Sunday, November 15, 2015

The Headless Leviathan


                It never occurred to Thomas Hobbes when he was describing the war of all against all that is the state of nature that the primary fact about humans could be anything other than the isolated individual. In fact it hardly ever occurs to anyone. Our experience of being a self is so strong. But our perspective being an individual gives us both the insight no other race from another planet could match into our being and a blindness, like the blindness every individual would have about his own face if not for mirrors. It never occurred to Hobbes that the default state of humanity was the group: the family, the tribe, the “race,” the nation, that we have this in common with ants and bees and elephants and gorillas. Our self is an expression of our role in the social unit at least as much as it is an expression of something innate, something, perhaps, we were born with or that, à la Freud, manifested and set in infancy. The self is fungible. The tyrannical group identity dictates certain roles and selves will always manifest to fill them, like an angel fish changing sex to keep the species going. Every classroom has a clown and a drama queen and a bully. This is why mobs act like mobs. This is why, when law cannot hold them down, every country, every culture has is terrorists.

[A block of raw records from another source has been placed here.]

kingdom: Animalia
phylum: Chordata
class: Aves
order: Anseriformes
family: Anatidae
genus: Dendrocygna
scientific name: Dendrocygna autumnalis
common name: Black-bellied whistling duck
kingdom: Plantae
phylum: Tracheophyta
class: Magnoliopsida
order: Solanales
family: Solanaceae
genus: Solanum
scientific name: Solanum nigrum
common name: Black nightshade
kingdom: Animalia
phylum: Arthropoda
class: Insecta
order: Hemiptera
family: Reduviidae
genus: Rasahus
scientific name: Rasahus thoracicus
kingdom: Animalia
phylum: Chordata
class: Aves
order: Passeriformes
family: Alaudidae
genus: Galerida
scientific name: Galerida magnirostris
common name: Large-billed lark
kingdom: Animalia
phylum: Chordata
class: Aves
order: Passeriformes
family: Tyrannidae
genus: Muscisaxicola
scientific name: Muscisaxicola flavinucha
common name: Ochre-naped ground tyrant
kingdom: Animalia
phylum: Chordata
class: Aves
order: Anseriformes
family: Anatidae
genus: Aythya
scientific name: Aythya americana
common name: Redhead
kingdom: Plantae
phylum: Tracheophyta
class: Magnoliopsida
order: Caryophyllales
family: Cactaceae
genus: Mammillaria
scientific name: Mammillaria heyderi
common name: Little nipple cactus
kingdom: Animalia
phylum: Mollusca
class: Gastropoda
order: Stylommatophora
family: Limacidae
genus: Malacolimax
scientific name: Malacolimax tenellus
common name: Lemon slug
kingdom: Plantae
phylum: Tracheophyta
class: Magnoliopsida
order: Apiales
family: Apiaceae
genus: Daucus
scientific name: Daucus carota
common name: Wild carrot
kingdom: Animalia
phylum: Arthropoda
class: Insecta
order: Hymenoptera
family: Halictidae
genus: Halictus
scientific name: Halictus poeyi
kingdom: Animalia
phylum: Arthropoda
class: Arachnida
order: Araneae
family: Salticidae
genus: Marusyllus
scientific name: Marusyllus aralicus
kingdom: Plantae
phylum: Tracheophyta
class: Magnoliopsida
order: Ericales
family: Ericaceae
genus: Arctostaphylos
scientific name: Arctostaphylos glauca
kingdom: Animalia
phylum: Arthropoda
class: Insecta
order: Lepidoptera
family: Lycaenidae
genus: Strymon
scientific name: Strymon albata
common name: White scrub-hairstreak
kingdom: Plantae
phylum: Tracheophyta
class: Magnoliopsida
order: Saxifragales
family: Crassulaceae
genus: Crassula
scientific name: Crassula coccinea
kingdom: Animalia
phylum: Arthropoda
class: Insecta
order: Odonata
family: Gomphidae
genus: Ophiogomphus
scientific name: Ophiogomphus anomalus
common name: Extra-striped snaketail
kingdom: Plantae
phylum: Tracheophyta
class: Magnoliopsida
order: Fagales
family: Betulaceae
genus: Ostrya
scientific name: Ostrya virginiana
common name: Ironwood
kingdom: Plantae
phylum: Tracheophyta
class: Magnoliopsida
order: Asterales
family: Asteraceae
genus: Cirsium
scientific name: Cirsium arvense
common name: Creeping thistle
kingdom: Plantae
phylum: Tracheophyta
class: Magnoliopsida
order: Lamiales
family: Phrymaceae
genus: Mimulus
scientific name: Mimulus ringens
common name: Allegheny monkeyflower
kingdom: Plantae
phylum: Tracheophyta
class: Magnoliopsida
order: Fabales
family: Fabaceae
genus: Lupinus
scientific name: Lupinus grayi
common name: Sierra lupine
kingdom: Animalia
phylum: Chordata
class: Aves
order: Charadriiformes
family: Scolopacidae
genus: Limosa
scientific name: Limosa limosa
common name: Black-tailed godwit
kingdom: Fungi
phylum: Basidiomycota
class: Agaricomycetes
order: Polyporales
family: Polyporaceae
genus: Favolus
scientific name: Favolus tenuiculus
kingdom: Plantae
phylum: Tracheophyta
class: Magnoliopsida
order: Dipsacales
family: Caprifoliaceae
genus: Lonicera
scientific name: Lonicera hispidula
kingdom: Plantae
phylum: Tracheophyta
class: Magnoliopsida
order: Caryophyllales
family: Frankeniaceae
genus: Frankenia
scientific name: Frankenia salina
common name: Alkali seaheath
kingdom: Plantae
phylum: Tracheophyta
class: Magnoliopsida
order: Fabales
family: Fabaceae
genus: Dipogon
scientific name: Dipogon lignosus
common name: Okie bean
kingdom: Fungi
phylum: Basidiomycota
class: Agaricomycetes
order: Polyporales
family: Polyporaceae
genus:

                Unlike ants and elephants however human societies like human beings are in constant flux. Every classroom and every sports team and every neighborhood and every taste in music, every state and nation and gender and “race,” and church and state of being is at any moment its own organism. Could anything be more absurd than burning cars and killing strangers because your Spartans or your Red Sox won (or lost) the championship? The group organism, the anonymous group self (we can find this self in literature like nowhere else) takes control then. But it’s only the individual who is ever put in jail. We put them in jail because they exercised their part in the same group self that we are all subject to under the right conditions, depending on the moment’s need. (That’s why jails, though we cannot do without them, never solve the problem and aren’t about rehabilitation. They’re about removing the catalyst of past violence, their about taking the burnt candle out of the infinite box of candles.) The group self has no soul. It is a leviathan but not one that we become through reasonable reflection. It is a leviathan we are by default, by instinct the way any animal feels when to hunt and when to flee. A leviathan without a head.